A la lectura siguió una sesión de preguntas que permitió a la actriz compartir su experiencia personal durante esos días. Fue una crónica espléndida que resultó aleccionadora para la –lamentablemente– escasa audiencia en el recinto, en su mayoría integrada por jóvenes.
Huertas formaba parte de la mesa directiva de la sociedad de alumnos de la Escuela de Arte Teatral del INBA. Durante una reunión en la sala Xavier Villaurrutia (atrás del Auditorio Nacional), en la cual se decidiría si entraban o no a la huelga estudiantil, “empezamos a oír pasos; de pronto vimos los picos de las bayonetas caladas y en segundos teníamos a los soldados rodeándonos. Nos sacaron a empellones, a patadas.”

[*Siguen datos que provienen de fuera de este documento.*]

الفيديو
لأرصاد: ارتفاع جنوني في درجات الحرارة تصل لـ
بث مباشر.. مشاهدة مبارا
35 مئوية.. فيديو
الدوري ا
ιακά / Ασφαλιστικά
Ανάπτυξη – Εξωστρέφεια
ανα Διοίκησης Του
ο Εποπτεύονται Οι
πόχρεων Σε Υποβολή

Cuando salían –relató la actriz– apareció José Solé increpando a los soldados: “Señores, ¿qué está pasando aquí?” El militar que iba al frente de los soldados le preguntó: “¿Y usted quién es?” Respondió Solé: “¡El director de la escuela!”. Lo detuvieron en ese momento: “Ah, pues jálele usted también”. Lo subieron en una de las dos julias (camionetas de la policía) en que estaban repartidos los 70 estudiantes detenidos.

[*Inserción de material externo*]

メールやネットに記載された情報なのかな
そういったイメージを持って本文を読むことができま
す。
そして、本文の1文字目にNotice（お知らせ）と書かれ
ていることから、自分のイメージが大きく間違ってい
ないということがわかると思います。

Nacida en El Salvador, de padre español, en ese tiempo Luisa Huertas sólo tenía pasaporte español. Ante los señalamientos gubernamentales de que había agentes de países extranjeros involucrados en el movimiento y con el temor de que fuera deportada, su hermano mayor –enviado por su madre– pagó una mordida y logró que la liberaran.
Horas después fueron liberados casi todos los detenidos: “Hay unas fotos en la revista Por qué? de mis compañeras bajándose de la julia, sobre todo Luz Elena Silva, hija de militar, que salió posando como toda una Marylin Monroe, para darle en la torre a su papá”, recordó.
La matanza de 1971, la puntilla
La madre de Luisa Huertas era concesionaria de una cafetería en el conjunto cultural situado atrás del Auditorio Nacional. Después de la incursión de los militares, la cafetería “se llenó de gente extraña, de pelo muy corto. Había dos personajes, que estamos seguras que eran policías, que llegaban a las nueve de la mañana y se iban a las nueve de la noche. Tomaban café, iban, venían, comían, desayunaban y cenaban.”
El 2 de octubre de 1968 la actriz y su madre se disponían a asistir al mitin en la Plaza de las Tres Culturas. Para cerrar la cafetería pretextaron un inventario. Pero los presuntos policías que iban todos los días, pidieron un café a última hora y retrasaron la salida de madre e hija.
Contó la actriz: “Como a las cinco y cuarto se levantaron y nos dijeron que ya se iban: en cuanto salieron, empezamos a caminar hacia Paseo de la Reforma para tomar un taxi al mitin, pero ya venían las primeras oleadas de muchachos despavoridos. Esa noche no dormimos, fuimos a la Cruz Roja de Polanco y a varios hospitales buscando a nuestros compañeros. Lo que pensamos después mi mamá y yo es que los policías de la cafetería se habían acostumbrado a nosotros y al café, que sabían lo que iba a pasar y que nos retrasaron para protegernos.”
La matanza de 1971, en el Casco de Santo Tomás, fue la puntilla para esa generación: “Luego la UNAM se llenó de mariguana, nos idiotizaron, nos cortaron las alas, nos hicieron sentir frustrados, unos se fueron a la sierra, otros a los partidos y otros no quisieron volver a saber nada. Hoy la gente está desorganizada, atomizada, despolitizada, cada uno peleando por su vida y por su propio confort”.